> **Assigned task A**:
Retype the part of the numpy distribution question that opens with the words containing "Tl;dr: I would" and closes with "to do this).".
> **Assigned task B**:
Can you shorten the paragraph of the numpy distribution question that begins "Tl;dr: I would like a function" while keeping its main facts?
> **Assigned task C**:
Proceed with the numpy distribution question, writing on from its last sentence.

> **Document segment**:

Search code examples
pythonnumpyrandomscipyprobability-distribution

Custom numpy (or scipy?) probability distribution for random number generation


The issue

Tl;dr: I would like a function that randomly returns a float (or optionally an ndarray of floats) in an interval following a probability distribution that resembles the sum of a "Gaussian" and a uniform distributions.

The function (or class) - let's say custom_distr() - should have as inputs (with default values already given):

  • the lower and upper bounds of the interval: low=0.0, high=1.0
  • the mean and standard deviation parameters of the "Gaussian": loc=0.5, scale=0.02
  • the size of the output: size=None
  • size can be an integer or a tuple of integers. If so, then loc and scale can either both simultaneously be scalars, or ndarrays whose shape corresponds to size.

The output is a scalar or an ndarray, depending on size.

The output has to be scaled to certify that the cumulative distribution is equal to 1 (I'm uncertain how to do this).

Note that I'm following numpy.random.Generator's naming convention from uniform and normal distributions as reference, but the nomenclature and the utilized packages does not really matter to me.

> **Input data**:
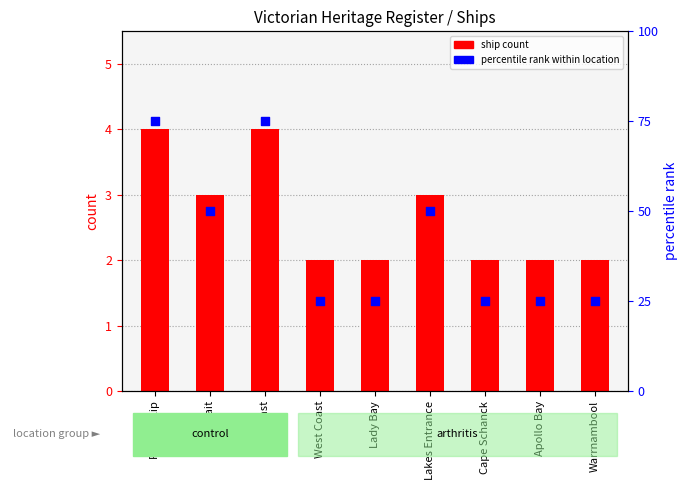

What is the total value across all series at Lady Bay?

27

> **Answer section A**:
Tl;dr: I would like a function that randomly returns a float (or optionally an ndarray of floats) in an interval following a probability distribution that resembles the sum of a "Gaussian" and a uniform distributions.

The function (or class) - let's say custom_distr() - should have as inputs (with default values already given):

  • the lower and upper bounds of the interval: low=0.0, high=1.0
  • the mean and standard deviation parameters of the "Gaussian": loc=0.5, scale=0.02
  • the size of the output: size=None
  • size can be an integer or a tuple of integers. If so, then loc and scale can either both simultaneously be scalars, or ndarrays whose shape corresponds to size.

The output is a scalar or an ndarray, depending on size.

The output has to be scaled to certify that the cumulative distribution is equal to 1 (I'm uncertain how to do this).

> **Answer section B**:
Tl;dr: I want a function that randomly returns a float (or optionally an ndarray of floats) within an interval, following a distribution that resembles a "Gaussian" plus a uniform distribution.

> **Answer section C**:
What I've tried

Since I couldn't find a way to "add" numpy.random.Generator's uniform and Gaussian distributions directly, I've tried using scipy.stats.rv_continuous subclassing, but I'm stuck at how to define the _rvs method, or the _ppf method to make it fast.

From what I've understood of rv_continuous class definition in Github, _rvs uses numpy's random.RandomState (which is out of date in comparison to random.Generator) to make the distributions. This seems to defeat the purpose of using scipy.stats.rv_continuous subclassing.

Another option would be to define _ppf, the percent-point function of my custom distribution, since according to rv_generic class definition in Github, the default function _rvs uses _ppf. But I'm having trouble defining this function by hand.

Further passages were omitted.